For CUDA environments, scripts/setup_fold_eval_env.sh provides a reference setup for the foldability and self-consistency dependencies.
The released checkpoint and preprocessed Pfam assets are hosted on Hugging Face Hub.
Install the Hugging Face CLI if needed:
pip install -U "huggingface_hub[cli]"
Download the checkpoint:
hf download jinxbye/LineageFlow \
lineageflow-rp55.ckpt \
--local-dir checkpoints
Download the preprocessed Pfam assets:
hf download jinxbye/LineageFlow-assets \
--repo-type dataset \
--local-dir dataset
Expected layout after download:
checkpoints/lineageflow-rp55.ckpt
dataset/pfam_priors_asr_mad/*.prior.json
dataset/pfam_gap_rates/*.gap.json
dataset/pfam_fastas_clean/*.fasta
dataset/pfam_pi_smooth_tau0.5_gap060_gt80_020.csv
dataset/pfam_priors_keep_ids_gap060_gt80_020.txt
All paths can also be overridden from the command line.

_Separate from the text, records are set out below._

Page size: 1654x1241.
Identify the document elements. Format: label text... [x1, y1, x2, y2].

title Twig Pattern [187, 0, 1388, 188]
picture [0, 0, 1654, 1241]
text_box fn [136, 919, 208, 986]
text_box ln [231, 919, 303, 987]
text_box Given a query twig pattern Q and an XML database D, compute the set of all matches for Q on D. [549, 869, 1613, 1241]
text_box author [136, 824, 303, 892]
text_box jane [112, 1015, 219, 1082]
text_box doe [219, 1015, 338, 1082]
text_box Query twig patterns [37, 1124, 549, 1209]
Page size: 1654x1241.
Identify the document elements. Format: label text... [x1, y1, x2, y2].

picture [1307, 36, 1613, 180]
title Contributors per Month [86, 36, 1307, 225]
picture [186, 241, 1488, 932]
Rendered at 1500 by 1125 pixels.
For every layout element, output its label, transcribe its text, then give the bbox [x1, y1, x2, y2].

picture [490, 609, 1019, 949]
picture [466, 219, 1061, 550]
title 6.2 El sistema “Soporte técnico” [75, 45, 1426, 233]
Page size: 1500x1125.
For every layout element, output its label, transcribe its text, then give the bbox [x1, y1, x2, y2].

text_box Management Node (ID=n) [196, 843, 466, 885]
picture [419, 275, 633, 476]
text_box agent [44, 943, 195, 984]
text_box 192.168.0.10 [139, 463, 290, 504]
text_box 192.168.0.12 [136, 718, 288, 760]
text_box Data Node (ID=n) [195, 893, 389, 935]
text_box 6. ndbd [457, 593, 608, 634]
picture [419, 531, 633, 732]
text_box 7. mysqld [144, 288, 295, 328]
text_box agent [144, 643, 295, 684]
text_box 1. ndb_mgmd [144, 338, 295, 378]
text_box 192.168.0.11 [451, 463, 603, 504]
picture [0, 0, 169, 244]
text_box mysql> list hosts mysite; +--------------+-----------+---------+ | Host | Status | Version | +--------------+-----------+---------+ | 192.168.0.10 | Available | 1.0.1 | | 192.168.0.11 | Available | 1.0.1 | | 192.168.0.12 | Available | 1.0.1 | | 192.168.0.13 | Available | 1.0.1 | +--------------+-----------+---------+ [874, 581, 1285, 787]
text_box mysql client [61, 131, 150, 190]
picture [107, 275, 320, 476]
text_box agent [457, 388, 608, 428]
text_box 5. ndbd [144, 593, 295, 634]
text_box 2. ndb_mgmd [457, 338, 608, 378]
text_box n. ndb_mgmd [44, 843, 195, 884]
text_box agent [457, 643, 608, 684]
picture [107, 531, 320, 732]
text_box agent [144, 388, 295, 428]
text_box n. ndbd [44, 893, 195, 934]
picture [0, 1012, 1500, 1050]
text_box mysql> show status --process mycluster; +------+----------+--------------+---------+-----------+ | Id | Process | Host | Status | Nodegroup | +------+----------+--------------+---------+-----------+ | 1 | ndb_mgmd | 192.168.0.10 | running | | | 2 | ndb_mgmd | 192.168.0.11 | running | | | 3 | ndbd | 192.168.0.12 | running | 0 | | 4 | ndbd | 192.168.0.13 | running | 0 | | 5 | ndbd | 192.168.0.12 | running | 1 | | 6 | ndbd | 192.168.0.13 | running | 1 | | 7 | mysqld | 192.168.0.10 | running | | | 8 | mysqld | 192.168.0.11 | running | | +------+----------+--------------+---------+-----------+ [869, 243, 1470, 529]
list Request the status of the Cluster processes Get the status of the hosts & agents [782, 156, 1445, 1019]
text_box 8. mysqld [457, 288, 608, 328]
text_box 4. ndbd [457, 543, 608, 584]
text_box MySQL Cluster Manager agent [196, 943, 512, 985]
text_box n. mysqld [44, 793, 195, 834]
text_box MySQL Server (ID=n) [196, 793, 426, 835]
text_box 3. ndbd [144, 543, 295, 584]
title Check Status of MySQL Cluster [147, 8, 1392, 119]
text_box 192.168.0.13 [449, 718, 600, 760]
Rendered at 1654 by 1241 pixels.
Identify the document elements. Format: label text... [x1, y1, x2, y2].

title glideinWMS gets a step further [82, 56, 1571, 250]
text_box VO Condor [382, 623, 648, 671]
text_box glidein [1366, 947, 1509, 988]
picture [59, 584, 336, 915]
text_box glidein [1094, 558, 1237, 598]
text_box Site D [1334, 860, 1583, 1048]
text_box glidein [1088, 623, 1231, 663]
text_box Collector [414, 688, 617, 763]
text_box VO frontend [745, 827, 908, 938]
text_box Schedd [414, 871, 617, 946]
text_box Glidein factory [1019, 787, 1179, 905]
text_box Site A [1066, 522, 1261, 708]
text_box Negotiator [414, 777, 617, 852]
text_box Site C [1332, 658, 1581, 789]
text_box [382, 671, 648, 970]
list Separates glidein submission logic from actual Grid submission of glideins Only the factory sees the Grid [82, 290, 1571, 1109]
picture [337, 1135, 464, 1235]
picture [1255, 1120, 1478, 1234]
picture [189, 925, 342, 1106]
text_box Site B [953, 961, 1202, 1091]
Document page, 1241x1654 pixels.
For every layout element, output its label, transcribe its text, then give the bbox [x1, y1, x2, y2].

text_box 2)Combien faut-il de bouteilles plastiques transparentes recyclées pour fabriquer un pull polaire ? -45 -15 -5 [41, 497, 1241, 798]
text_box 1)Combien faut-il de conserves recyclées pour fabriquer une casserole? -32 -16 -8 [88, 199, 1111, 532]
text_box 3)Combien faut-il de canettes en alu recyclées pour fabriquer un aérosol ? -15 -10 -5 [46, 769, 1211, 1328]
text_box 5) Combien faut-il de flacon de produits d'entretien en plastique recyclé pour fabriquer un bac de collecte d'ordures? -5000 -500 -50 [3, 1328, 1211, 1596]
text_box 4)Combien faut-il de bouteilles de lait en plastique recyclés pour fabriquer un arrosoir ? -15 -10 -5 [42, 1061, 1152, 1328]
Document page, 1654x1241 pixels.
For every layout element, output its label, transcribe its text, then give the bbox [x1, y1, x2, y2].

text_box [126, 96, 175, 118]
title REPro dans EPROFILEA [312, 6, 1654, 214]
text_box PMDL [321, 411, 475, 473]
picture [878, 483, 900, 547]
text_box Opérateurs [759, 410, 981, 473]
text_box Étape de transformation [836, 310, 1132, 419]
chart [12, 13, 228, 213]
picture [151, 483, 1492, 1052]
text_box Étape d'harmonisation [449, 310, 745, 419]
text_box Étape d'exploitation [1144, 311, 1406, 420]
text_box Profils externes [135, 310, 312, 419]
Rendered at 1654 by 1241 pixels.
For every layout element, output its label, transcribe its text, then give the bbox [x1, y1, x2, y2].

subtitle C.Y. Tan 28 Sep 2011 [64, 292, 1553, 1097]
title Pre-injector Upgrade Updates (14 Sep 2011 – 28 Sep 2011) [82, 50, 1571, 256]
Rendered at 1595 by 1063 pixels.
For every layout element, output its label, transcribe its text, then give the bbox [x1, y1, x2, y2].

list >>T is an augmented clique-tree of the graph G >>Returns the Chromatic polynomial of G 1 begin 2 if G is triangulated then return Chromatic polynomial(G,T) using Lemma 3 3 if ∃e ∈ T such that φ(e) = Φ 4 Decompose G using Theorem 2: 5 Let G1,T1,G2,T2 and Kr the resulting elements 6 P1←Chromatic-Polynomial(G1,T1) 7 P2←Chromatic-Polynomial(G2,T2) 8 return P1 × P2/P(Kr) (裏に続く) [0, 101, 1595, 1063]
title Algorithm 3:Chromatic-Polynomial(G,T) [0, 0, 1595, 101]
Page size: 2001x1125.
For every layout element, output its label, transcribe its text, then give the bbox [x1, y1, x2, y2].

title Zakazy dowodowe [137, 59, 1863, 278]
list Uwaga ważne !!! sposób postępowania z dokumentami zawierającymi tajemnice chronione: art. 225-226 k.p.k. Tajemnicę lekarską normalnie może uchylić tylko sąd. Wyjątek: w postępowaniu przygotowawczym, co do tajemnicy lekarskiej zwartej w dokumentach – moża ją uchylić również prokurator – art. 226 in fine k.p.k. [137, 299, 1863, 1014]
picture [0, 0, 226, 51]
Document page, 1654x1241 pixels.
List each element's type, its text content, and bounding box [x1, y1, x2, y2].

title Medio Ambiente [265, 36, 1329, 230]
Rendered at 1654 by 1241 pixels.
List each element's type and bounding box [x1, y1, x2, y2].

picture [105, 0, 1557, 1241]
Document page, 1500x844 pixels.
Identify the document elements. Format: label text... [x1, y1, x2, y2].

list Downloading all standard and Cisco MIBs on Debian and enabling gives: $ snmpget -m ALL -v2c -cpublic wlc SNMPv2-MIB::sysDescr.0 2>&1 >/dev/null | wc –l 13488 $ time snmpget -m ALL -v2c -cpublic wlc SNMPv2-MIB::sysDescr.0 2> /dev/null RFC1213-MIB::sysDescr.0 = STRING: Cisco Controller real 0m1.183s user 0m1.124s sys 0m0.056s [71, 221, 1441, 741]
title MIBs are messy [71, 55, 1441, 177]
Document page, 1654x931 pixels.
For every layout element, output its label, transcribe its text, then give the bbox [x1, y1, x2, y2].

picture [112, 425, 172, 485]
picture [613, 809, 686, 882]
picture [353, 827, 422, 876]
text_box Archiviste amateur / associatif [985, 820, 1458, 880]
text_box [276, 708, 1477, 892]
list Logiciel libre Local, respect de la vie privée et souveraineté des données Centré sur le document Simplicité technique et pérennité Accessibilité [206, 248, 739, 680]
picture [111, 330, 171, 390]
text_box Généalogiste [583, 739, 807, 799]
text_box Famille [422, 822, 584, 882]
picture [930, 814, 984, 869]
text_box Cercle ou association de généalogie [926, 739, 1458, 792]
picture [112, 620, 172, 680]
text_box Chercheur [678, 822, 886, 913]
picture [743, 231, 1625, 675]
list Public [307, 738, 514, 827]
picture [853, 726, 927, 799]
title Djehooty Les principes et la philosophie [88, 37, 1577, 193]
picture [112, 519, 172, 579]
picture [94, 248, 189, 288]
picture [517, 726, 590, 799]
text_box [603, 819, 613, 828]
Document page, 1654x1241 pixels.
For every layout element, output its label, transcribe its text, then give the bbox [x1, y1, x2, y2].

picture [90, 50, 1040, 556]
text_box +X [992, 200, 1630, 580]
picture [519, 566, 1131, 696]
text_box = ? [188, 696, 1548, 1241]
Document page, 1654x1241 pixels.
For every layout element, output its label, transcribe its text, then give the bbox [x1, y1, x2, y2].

The default config in config/generation.json uses the released inference setting:
- t_max=6.0, t_int=3.0
- steps_base=100, steps_final=50
- rounds=3, population_size=8, mutate_frac=0.25
- beta=4.0, lam=20.0
- max_families=64, runs_per_family_batch=16
- ESM2-150M rerouting scorer: facebook/esm2_t30_150M_UR50D
- decode=argmax
Generate a batch of sequences:
python inference/batch_generate.py \
--config config/generation.json \
--ckpt checkpoints/lineageflow-rp55.ckpt \
--num-samples 512 \
--gpus all \
--out outputs/lineageflow_samples.fasta
Each FASTA header contains the intended Pfam family, which is required by the family-validity and novelty evaluators.
python inference/generate.py \
--config config/generation.json \
--ckpt checkpoints/lineageflow-rp55.ckpt \
--prior dataset/pfam_priors_asr_mad/PF00000.prior.json \
--gap dataset/pfam_gap_rates/PF00000.gap.json \
--out outputs/PF00000_samples.fasta
Run the full evaluation pipeline:
python evaluation/evaluate_all.py \
--fasta outputs/lineageflow_samples.fasta \
--outdir results/eval/lineageflow_samples \
--hmmdb databases/pfam35/Pfam-A.hmm \
--target-db results/mmseqs/pfam_train_gap060_gt80_020 \
--metrics family_validity foldability self_consistency novelty \
--fold-gpus all \
--sc-gpus all
Core metrics:
- Family validity: profile-HMM top-1 family accuracy and intended-family hit rate.
- Foldability: OmegaFold mean pLDDT.
- Self-consistency: ESM-IF sequence perplexity conditioned on the predicted backbone.
- Novelty: nearest-neighbor identity to the training corpus via MMseqs2.
- Diversity: MMseqs2 cluster count on foldable generated sequences.
To compare against natural sequences with the same family mixture:
python evaluation/sample_training_matched.py \
--generated-fasta outputs/lineageflow_samples.fasta \
--pfam-fastas-dir dataset/pfam_fastas_clean \
--out outputs/training_matched.fasta
config/ Default inference configuration and config reference
core/ Dirichlet path utilities and vector-field math
dataset/ Pfam family table and prior asset loaders
fitness/ Rerouting fitness functions
inference/ Single-family, batch, and trajectory generation
models/ LineageFlow denoiser architecture
evaluation/ Family validity, foldability, self-consistency, novelty
scripts/ Public setup utilities
assets/ README figures
checkpoints/ Placeholder for released model weights
outputs/ Local generation outputs
If you use LineageFlow, please cite:
@inproceedings{liang2026lineageflow,
title = {LineageFlow: Flow Matching for High-Fidelity Family-Aware Protein Sequence Generation},
author = {Liang, Langzhang and Yang, Ming and Feng, Yi and Li, Junfan and Pan, Shirui and Xu, Yinghui and Ying, Tianlei and Zheng, Yizhen and Xu, Zenglin},
booktitle = {Proceedings of the 43rd International Conference on Machine Learning},
year = {2026}
}
The same entry is available in citation.bib.
LineageFlow builds on public protein modeling tools and resources including ESM, HMMER, MMseqs2, OmegaFold, and Pfam.
LineageFlow is released under the MIT License.